• **Extract**:
........

Chinese home buyers look at models of an apartment project at a real estate fair in Ningbo, Nov. 2, 2012.
ImagineChina

After a year of transition, China is poised for moderate economic growth under new leadership, experts say.

Gone are the days of excessive expansion that produced growth rates of 10.4 percent in 2010 and 9.3 percent last year. China will finish out 2012 with more modest gross domestic product (GDP) growth of 7.7 to 7.8 percent, economists predict.

Analysts say this year's slower rate reflects both external factors and internal policy decisions of the outgoing government.

"The long-term program has been clear for some time, and that is to rebalance the economy away from exports and toward the domestic economy," said Harvard University economist Dale Jorgenson.

"I would say the Chinese economy has made a lot of progress on that over the past year, and you could safely project that into the future," Jorgenson said.

Housing speculation

This year has been marked by the necessity of dealing with weaker demand for China's exports in key markets and the decision to curb unsustainable development in the real estate sector.

Premier Wen Jiabao's policy of discouraging speculation in housing began in 2010, gradually deflating the property bubble and the double-digit growth of energy-intensive sectors like steel, aluminum and cement.

The result has been losses for some industries but also hope that more buyers will be able to find affordable homes in China's cities.

"They very, very slowly and carefully tightened the noose on speculative buying, and it looks as though that has paid off," said Pieter Bottelier, a China expert and senior adjunct professor at Johns Hopkins University's School of Advanced International Studies.

Managing property prices has been a problem for both growth and social stability as the government struggles to narrow the gap between rich and poor.

........

• **Questions on the material**:
1. In the article on China's economy, what GDP growth rate did China reach in 2010?
2. Please list the energy-intensive sectors that the article on China's economy names.
3. Carry on the article on China's economy from the point where it stops.
The records are separate material and not part of the article on China's economy.

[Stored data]
........

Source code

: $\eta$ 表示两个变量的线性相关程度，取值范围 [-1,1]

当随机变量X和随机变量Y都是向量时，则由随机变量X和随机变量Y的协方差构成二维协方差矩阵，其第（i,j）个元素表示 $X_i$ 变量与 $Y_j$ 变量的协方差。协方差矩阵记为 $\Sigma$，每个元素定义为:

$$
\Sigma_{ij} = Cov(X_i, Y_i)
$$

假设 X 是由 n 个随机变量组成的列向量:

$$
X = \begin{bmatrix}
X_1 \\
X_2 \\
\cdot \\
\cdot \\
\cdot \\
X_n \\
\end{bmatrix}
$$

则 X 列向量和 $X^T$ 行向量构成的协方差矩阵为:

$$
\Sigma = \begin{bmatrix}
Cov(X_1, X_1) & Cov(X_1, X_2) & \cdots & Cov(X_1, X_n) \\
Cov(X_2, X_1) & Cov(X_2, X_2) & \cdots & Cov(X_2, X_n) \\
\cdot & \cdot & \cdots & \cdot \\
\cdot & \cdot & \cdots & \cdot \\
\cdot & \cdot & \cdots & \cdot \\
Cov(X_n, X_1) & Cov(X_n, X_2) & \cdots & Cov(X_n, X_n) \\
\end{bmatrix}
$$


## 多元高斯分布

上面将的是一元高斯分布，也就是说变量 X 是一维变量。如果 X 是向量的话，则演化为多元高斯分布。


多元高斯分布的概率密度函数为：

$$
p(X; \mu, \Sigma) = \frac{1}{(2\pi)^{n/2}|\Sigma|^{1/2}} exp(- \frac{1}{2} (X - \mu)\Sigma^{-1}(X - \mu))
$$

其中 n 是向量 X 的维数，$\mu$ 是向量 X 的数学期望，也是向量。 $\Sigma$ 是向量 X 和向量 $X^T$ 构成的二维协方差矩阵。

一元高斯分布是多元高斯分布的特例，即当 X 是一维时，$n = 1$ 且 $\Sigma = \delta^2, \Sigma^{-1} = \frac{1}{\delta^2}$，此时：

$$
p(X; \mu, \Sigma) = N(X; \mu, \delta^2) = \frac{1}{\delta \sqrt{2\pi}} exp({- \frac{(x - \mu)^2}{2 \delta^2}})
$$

........

• **Answer section**:
1. 10.4 percent

2. Steel, aluminum, cement

3.
"That real estate bubble was seen as very threatening by the top leadership from Wen Jiabao on down," Bottelier said. "The Chinese said, 'We will kill the bubble before it kills us.'"

In the past year, the double-digit price hikes in housing that prevailed before the crackdown have been replaced by declines or very slight growth.

In November, new home prices in 100 major cities rose a scant 0.26 percent from October but fell 0.46 percent from a year earlier, said a China Index Academy survey cited by state media.

Slower growth

Government policies have also shown success in wringing inflation out of the economy, addressing one of the public's most pressing complaints. In November, the consumer price index (CPI) stood at 2 percent, down from 5.4 percent for all of last year, the National Bureau of Statistics reported.

But constraints have come at the cost of prolonged slower growth that is unlikely to resume the levels of 2011 anytime soon.

GDP growth slipped to an annualized rate of 7.4 percent in the third quarter, dipping below Premier Wen's official target of 7.5 percent for the year.

Industrial output rose 10.1 percent in November from a year before, suggesting a relatively strong finish for the economy in the fourth quarter. But exports increased only 2.9 percent and imports showed no gain at all, according to General Administration of Customs data.

A report by the official Xinhua news agency on Dec. 10 noted that "trade data remains ugly, as external demand has faltered."

Forecasts

The mixed results have given rise to a range of forecasts as the new leadership under ruling Chinese Communist Party's General Secretary Xi Jinping takes charge.

Both Jorgenson and Bottelier believe China can look forward to continued recovery in 2013 with GDP growth in the range of 8 percent, but some estimates are lower.

Gary Hufbauer, senior fellow at the Peterson Institute for International Economics in Washington, sees signs that the government is more confident of winning its fight against inflation and property prices, allowing it to loosen credit for faster growth.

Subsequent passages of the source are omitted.